Membre du Bureau confédéral, il répartit les fonctionnaires dans six nouvelles fédérations CGT : enseignement, finances, travaux-publics, air-guerre-marine, administration générale et économie nationale.
À l’automne 1940, il rejoint le midi et plonge dans la clandestinité dès novembre. Rejoignant la zone occupée, il devient le trésorier de Libération-Nord. C’est lui qui installe Résistance Ouvrière au siège de la Maison des fonctionnaires, 10 rue de Solferino à l’automne 1944. En 1946, il est le secrétaire du Cartel des services publics de la CGT dont la majorité reste fidèle aux ex-Confédérés.
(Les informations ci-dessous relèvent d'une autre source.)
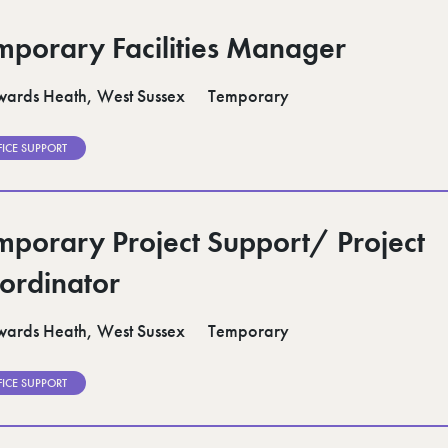
mporary Facilities Manager
ards Heath, West Sussex
Temporary
FICE SUPPORT
mporary Project Support/ Project
ordinator
ards Heath, West Sussex
Temporary
FICE SUPPORT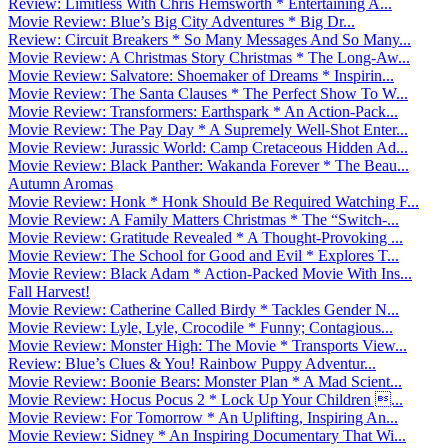
Review: Limitless With Chris Hemsworth * Entertaining A...
Movie Review: Blue’s Big City Adventures * Big Dr...
Review: Circuit Breakers * So Many Messages And So Many...
Movie Review: A Christmas Story Christmas * The Long-Aw...
Movie Review: Salvatore: Shoemaker of Dreams * Inspirin...
Movie Review: The Santa Clauses * The Perfect Show To W...
Movie Review: Transformers: Earthspark * An Action-Pack...
Movie Review: The Pay Day * A Supremely Well-Shot Enter...
Movie Review: Jurassic World: Camp Cretaceous Hidden Ad...
Movie Review: Black Panther: Wakanda Forever * The Beau...
Autumn Aromas
Movie Review: Honk * Honk Should Be Required Watching F...
Movie Review: A Family Matters Christmas * The “Switch-...
Movie Review: Gratitude Revealed * A Thought-Provoking ...
Movie Review: The School for Good and Evil * Explores T...
Movie Review: Black Adam * Action-Packed Movie With Ins...
Fall Harvest!
Movie Review: Catherine Called Birdy * Tackles Gender N...
Movie Review: Lyle, Lyle, Crocodile * Funny; Contagious...
Movie Review: Monster High: The Movie * Transports View...
Review: Blue’s Clues & You! Rainbow Puppy Adventur...
Movie Review: Boonie Bears: Monster Plan * A Mad Scient...
Movie Review: Hocus Pocus 2 * Lock Up Your Children ...
Movie Review: For Tomorrow * An Uplifting, Inspiring An...
Movie Review: Sidney * An Inspiring Documentary That Wi...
Fin 1947, il part avec Jouhaux de la CGT, entraînant la majorité des fonctionnaires à la jeune CGT-FO, sauf les enseignants qui vont fonder la FEN et une partie des postiers. Neumeyer est aussi le trésorier confédéral d’une jeune Confédération sans le sou. De 1954 à 1959, jusqu’à son dernier souffle, il siègera au Conseil économique et social.
Albert Bouzanquet
(31 août 1897-28 janvier 1971)
Ce Gardois était fonctionnaire civil au ministère de la guerre. Il est alors envoyé en Tunisie, protectorat français. De 1927 à 1929, il est le secrétaire de la section SFIO de Tunis. En 1929, il se consacre essentiellement à ses activités syndicales, devenant Secrétaire général adjoint de l’Union des syndicats CGT de Tunisie et rédacteur en chef de La Tunisie Ouvrière. S’opposant frontalement au Résident-général Peyrouton en 1934, il est muté à Grenoble.
Avec la victoire du Front populaire, il retrouve son poste et devient le Secrétaire général de la CGT-Tunisie. En 1938, il s’oppose avec succès à la prise de contrôle des communistes sur la CGT de Tunisie. En novembre 1942, les Américains débarquent au Maroc et en Algérie. Il quitte alors clandestinement Tunis et rejoint Alger. Le 15 novembre 1943, il est nommé délégué à l’Assemblée consultative d’Alger en tant que représentant de la CGT. Il occupera le même poste à l’Assemblée consultative de Paris en octobre 1944.
Fin 1944, il devient secrétaire confédéral de la CGT et occupe le poste de directeur de son organe, Le Peuple. Ce n’est donc pas un hasard, s’il sera le premier directeur de Force Ouvrière. En effet, fin 1947, il quitte la CGT avec Jouhaux. En 1950, il démissionne de son poste de Confédéral de la jeune CGT-FO. Médaille de la Résistance, croix de guerre avec palmes, Légion d’honneur.